Con un debate político prostituido por la fragmentación y colonización de las subjetividades ciudadanas, con niveles récords de ausentismo electoral que harían innecesario el fraude (pero si es necesario se lo hace), con partidos políticos travestidos o vaciados y candidaturas que años atrás hubieran parecido bizarras o inverosímiles, y desconectando a los resultados electorales de sus consecuencias según sean estos (respetamos el resultado en términos de mandato político solo si ganan los que nos gustan), a la democracia ya solo le va quedando el nombre respecto a su idea original; y de morigeradora de las desigualdades del capitalismo pasó a ser su reaseguro institucional.
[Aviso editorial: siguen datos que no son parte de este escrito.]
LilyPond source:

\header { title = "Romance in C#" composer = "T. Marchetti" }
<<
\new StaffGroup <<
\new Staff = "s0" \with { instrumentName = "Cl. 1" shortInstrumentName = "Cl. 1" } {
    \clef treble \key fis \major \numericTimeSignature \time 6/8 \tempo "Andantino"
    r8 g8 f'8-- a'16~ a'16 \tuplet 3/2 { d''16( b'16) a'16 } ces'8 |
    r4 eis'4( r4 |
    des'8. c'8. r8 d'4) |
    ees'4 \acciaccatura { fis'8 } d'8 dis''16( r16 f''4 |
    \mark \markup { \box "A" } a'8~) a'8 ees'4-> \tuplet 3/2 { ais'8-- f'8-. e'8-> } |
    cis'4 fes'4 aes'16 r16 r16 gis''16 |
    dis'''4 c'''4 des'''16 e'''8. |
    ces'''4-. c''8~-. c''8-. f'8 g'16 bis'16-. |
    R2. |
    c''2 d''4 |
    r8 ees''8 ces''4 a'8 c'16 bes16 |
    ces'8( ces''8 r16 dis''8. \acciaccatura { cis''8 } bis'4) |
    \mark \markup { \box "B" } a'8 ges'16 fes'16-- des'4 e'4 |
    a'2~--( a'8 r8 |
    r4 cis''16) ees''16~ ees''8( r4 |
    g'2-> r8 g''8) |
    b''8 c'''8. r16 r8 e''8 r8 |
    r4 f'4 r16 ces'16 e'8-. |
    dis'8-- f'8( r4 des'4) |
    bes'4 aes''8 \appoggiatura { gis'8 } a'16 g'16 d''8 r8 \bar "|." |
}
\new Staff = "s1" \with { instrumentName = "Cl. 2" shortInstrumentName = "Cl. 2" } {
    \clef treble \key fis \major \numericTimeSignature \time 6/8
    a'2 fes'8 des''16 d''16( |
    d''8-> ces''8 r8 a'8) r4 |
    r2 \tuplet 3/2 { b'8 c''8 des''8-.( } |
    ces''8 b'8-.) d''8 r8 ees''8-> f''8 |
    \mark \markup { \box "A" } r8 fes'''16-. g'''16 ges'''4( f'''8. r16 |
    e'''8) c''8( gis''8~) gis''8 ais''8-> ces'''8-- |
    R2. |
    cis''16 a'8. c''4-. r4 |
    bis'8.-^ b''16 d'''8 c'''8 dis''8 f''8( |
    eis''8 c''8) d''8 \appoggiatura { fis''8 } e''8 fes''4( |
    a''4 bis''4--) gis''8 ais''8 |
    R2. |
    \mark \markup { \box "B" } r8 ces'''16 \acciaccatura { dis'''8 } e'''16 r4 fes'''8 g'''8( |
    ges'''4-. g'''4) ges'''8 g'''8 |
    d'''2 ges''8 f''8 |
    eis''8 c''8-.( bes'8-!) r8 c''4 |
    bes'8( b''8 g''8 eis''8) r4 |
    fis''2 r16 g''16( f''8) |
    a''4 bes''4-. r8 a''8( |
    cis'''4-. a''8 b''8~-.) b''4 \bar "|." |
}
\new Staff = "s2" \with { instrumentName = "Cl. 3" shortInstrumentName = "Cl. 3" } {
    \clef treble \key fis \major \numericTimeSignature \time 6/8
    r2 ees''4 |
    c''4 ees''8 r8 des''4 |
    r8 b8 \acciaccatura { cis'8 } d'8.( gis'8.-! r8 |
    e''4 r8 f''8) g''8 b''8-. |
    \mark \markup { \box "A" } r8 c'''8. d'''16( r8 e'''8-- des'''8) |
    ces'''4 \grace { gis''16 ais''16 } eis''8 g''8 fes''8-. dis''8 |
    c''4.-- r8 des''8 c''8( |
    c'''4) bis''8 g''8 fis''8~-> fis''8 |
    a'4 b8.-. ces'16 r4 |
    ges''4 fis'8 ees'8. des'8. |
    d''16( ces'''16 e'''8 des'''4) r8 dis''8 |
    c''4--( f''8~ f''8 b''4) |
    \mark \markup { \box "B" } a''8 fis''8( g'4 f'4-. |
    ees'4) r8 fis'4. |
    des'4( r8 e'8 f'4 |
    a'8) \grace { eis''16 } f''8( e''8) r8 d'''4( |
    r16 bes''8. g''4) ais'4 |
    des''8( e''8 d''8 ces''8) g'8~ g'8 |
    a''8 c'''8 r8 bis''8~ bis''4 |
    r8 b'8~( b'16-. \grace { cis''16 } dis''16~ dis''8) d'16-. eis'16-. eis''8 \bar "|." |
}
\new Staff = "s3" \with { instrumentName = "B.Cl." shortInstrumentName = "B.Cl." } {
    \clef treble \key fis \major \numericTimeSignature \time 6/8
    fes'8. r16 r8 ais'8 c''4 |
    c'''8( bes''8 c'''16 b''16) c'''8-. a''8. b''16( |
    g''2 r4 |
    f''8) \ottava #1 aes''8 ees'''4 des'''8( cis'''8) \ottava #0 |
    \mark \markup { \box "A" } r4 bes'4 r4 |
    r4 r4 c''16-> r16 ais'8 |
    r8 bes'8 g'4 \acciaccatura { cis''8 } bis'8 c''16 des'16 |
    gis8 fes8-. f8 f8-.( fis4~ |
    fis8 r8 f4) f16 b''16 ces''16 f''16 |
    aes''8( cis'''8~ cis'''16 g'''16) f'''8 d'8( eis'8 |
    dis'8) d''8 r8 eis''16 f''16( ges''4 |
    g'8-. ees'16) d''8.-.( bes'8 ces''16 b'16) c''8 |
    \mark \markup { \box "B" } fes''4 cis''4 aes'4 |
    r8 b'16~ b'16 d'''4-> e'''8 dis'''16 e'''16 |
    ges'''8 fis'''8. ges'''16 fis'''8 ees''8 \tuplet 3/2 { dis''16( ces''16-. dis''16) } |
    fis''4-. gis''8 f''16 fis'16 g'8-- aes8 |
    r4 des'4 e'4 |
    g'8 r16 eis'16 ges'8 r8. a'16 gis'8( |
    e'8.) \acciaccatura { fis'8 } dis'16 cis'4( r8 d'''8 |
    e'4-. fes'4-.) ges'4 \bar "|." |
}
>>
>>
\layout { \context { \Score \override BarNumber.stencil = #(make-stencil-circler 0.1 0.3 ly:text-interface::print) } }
Esa es la cancha, esos son los rivales, esas son las reglas de juego del partido; y allí está precisamente la dificultad mayor de estos tiempos para hacer política democrática en clave de representación de los intereses de las mayorías y en especial, de los excluidos y postergados: alguien tiene que romper el círculo, poner el palo en la rueda y plantear la discusión y la praxis política en otros términos; porque además todo el despliegue (comunicacional, estético y de poder crudo y duro) del sistema es para tutelar los mismos intereses concretos de siempre, aunque cambien sus formas, o sus vericuetos interiores.
Oponerse eficazmente a eso intentando caminos alternativos es la única respuesta posible, aunque sea cada vez más dificultosa, y aunque signifique todo lo contrario de lo suelen aconsejar los gurúes de la pseudo ciencia política o la comunicación que siempre aconsejan la reproducción o asimilación al status quo existente; mientras se disfrazan de críticos para disimular que son parte del mismo esquema de dominación, en todo sentido.